Try it >>
Consider the listing below. Extract exactly the lines from the line containing "index pip: (438, 230)" to the line containing "pinky pip: (416, 303)", both included.

Materials provided >>
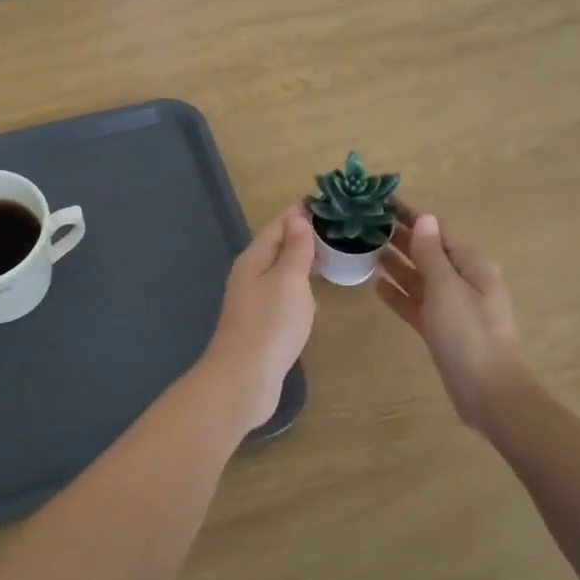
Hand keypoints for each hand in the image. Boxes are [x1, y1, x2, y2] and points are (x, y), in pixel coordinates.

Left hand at [201, 208, 317, 431]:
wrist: (245, 377)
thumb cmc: (270, 323)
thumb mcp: (289, 279)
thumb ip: (295, 249)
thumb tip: (297, 218)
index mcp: (254, 258)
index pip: (277, 225)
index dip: (298, 213)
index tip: (324, 201)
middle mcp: (249, 275)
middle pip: (275, 246)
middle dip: (300, 234)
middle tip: (333, 226)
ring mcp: (253, 300)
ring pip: (278, 269)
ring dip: (299, 259)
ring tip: (327, 253)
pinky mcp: (260, 323)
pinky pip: (281, 292)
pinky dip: (297, 283)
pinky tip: (311, 291)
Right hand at [375, 204, 532, 434]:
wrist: (489, 393)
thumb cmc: (469, 334)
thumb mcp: (447, 288)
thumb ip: (431, 254)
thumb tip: (425, 219)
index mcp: (471, 265)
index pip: (438, 230)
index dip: (412, 215)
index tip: (383, 201)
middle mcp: (463, 281)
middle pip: (428, 252)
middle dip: (402, 236)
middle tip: (367, 222)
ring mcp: (452, 307)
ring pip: (420, 277)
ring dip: (397, 262)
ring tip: (367, 248)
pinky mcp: (441, 329)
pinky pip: (416, 303)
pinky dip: (399, 293)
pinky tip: (377, 285)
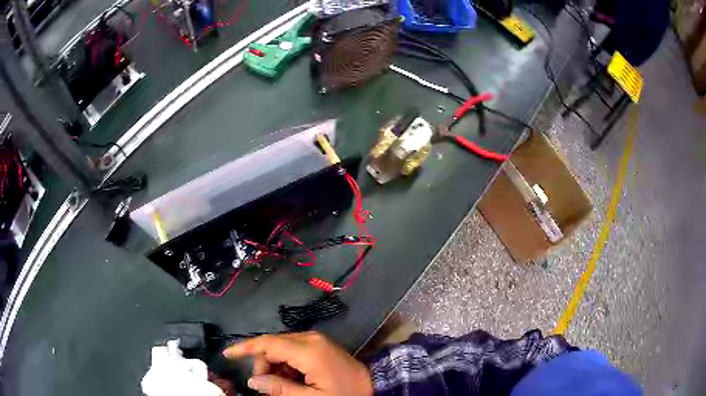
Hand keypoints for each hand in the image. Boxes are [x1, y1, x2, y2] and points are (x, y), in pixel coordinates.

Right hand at [223, 332, 372, 395]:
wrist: (374, 386)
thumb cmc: (344, 395)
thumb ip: (280, 389)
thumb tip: (253, 380)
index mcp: (308, 350)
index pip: (267, 344)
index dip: (245, 348)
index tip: (227, 354)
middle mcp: (309, 338)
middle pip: (272, 345)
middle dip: (263, 364)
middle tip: (268, 386)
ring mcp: (315, 340)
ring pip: (281, 347)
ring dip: (275, 365)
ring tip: (283, 385)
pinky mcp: (319, 344)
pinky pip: (292, 349)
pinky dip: (286, 364)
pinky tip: (293, 379)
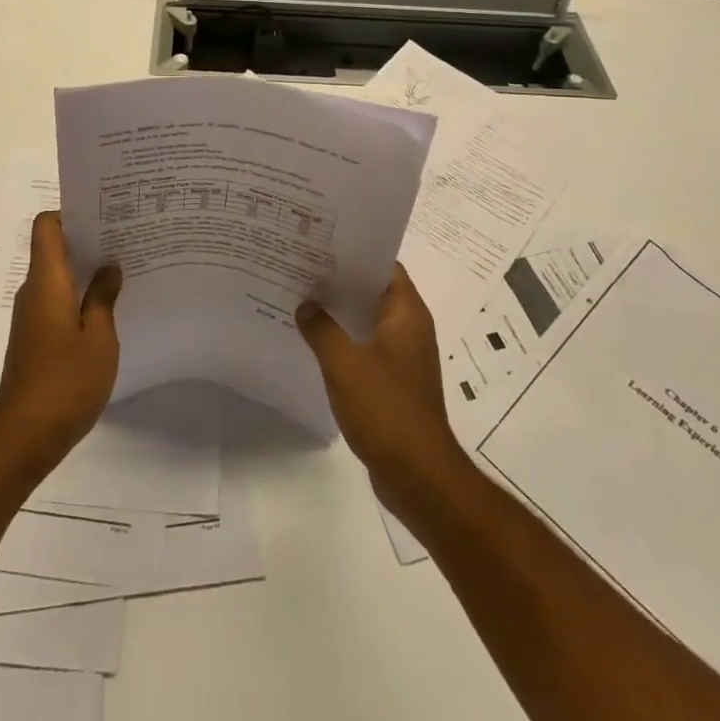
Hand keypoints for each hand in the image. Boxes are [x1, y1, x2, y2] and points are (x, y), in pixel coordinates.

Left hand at [0, 211, 122, 477]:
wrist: (24, 437)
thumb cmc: (65, 381)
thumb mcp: (98, 338)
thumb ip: (103, 297)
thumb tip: (108, 267)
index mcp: (46, 281)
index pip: (47, 226)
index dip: (70, 213)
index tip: (103, 216)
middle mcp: (33, 291)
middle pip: (54, 248)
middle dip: (87, 240)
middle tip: (126, 239)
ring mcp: (31, 316)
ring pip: (57, 277)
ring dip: (85, 271)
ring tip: (123, 271)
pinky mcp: (34, 338)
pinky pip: (56, 301)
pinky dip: (79, 296)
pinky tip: (107, 309)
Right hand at [297, 265, 465, 499]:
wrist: (418, 476)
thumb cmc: (386, 408)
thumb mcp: (344, 362)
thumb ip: (321, 328)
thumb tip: (305, 305)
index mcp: (407, 313)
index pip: (384, 266)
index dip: (355, 253)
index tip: (322, 244)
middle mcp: (410, 329)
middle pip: (373, 292)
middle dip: (340, 281)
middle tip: (302, 267)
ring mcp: (404, 358)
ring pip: (367, 322)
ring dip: (339, 314)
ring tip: (300, 300)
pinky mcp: (395, 384)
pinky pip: (366, 349)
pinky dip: (344, 342)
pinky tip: (313, 344)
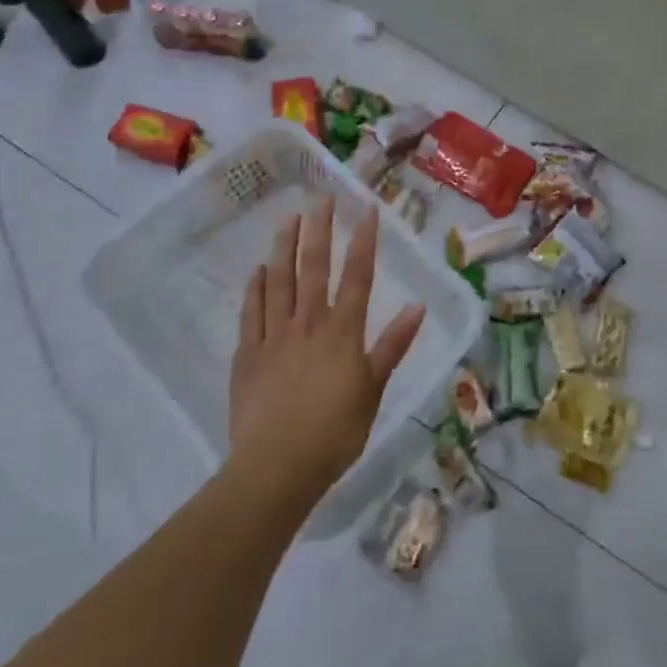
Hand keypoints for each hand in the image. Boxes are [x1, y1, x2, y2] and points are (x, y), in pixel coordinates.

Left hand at [227, 197, 425, 501]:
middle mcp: (308, 324)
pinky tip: (258, 270)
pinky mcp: (248, 355)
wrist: (277, 468)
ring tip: (288, 219)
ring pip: (279, 281)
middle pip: (314, 267)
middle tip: (320, 198)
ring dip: (284, 248)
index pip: (357, 275)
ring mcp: (274, 337)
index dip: (363, 240)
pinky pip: (252, 312)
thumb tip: (418, 306)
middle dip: (319, 230)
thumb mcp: (374, 389)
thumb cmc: (335, 432)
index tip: (365, 209)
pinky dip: (255, 288)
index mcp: (343, 331)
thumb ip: (393, 345)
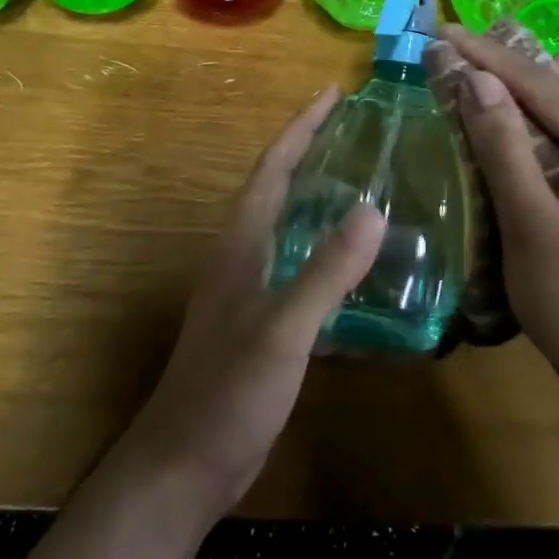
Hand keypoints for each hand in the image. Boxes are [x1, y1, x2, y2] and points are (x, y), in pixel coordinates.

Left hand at [116, 86, 383, 518]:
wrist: (185, 464)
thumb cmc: (229, 391)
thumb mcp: (283, 329)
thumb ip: (326, 271)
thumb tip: (372, 209)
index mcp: (242, 241)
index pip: (274, 166)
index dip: (302, 127)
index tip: (333, 93)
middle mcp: (242, 254)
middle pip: (279, 186)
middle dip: (313, 152)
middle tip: (359, 131)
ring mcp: (248, 288)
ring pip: (288, 225)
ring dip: (319, 197)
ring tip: (365, 183)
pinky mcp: (259, 320)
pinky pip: (297, 265)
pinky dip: (325, 250)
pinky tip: (356, 266)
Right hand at [441, 27, 558, 402]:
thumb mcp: (530, 225)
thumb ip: (505, 147)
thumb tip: (477, 80)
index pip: (546, 84)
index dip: (491, 55)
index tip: (444, 33)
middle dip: (510, 62)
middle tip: (456, 60)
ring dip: (524, 85)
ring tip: (473, 82)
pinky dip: (539, 112)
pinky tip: (506, 123)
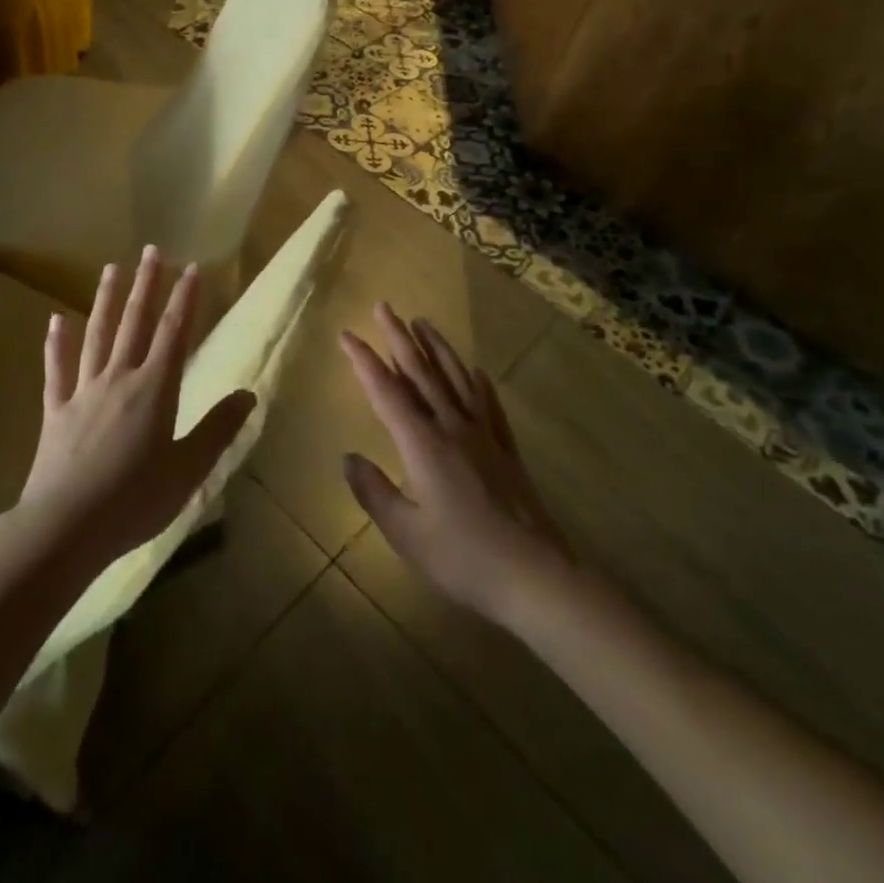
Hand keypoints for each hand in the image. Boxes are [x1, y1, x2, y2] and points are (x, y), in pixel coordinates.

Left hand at [17, 246, 254, 570]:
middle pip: (135, 323)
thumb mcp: (188, 470)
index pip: (174, 333)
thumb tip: (248, 393)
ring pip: (97, 335)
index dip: (185, 299)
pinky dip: (56, 344)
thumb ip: (218, 429)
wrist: (65, 528)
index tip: (191, 267)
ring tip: (111, 268)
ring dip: (106, 300)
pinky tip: (55, 321)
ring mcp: (84, 391)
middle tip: (152, 250)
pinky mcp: (56, 411)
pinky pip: (57, 370)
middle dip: (146, 285)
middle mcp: (119, 378)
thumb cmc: (135, 501)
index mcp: (155, 390)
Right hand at [341, 304, 572, 626]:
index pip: (386, 392)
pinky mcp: (505, 449)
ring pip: (455, 378)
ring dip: (436, 347)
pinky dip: (477, 382)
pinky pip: (488, 404)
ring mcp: (483, 435)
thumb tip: (348, 457)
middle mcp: (451, 427)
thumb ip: (373, 492)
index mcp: (422, 444)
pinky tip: (474, 369)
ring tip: (422, 321)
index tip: (347, 334)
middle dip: (398, 337)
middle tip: (383, 306)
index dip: (364, 361)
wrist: (536, 576)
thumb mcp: (406, 533)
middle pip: (421, 373)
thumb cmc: (463, 558)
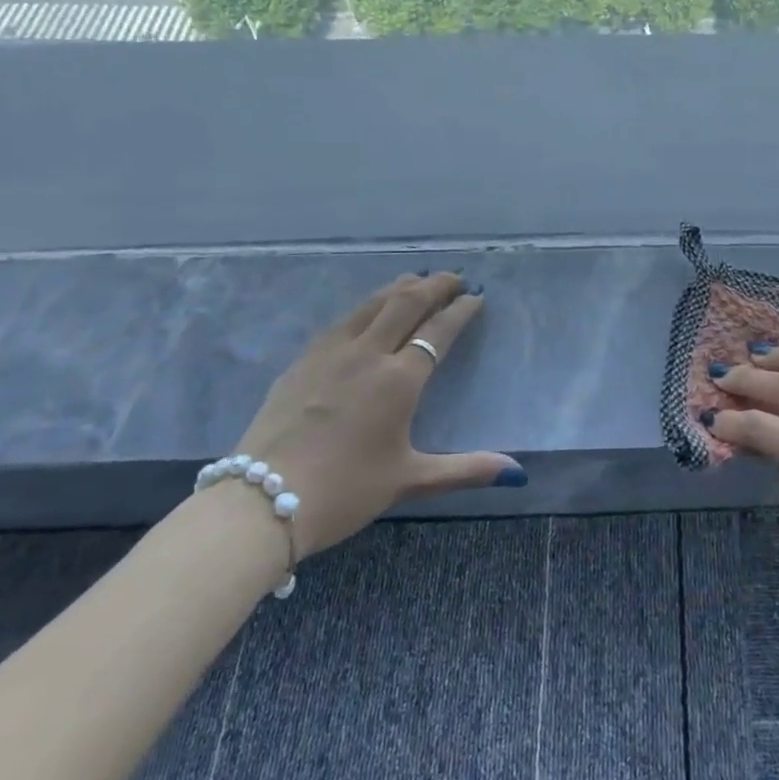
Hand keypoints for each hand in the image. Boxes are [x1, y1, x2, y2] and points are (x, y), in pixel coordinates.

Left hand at [236, 272, 522, 555]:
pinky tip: (368, 310)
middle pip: (406, 303)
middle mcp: (367, 354)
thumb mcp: (410, 480)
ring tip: (417, 281)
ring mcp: (330, 352)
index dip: (460, 310)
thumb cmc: (345, 490)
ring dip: (399, 287)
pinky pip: (343, 319)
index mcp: (399, 380)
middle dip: (435, 284)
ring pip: (371, 303)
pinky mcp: (302, 360)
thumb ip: (465, 470)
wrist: (261, 501)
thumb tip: (517, 472)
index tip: (476, 297)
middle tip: (454, 277)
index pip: (438, 331)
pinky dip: (367, 305)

Solution to the exercise >>
index pip: (438, 230)
index dip: (412, 215)
index tip: (383, 201)
middle mcp: (463, 281)
middle pip: (428, 252)
middle dip: (402, 236)
middle tip: (367, 222)
ring mcp: (452, 307)
ring pip: (420, 277)
ring dip: (397, 262)
ring tip: (367, 248)
pinky mcp: (441, 329)
pinky pip: (416, 303)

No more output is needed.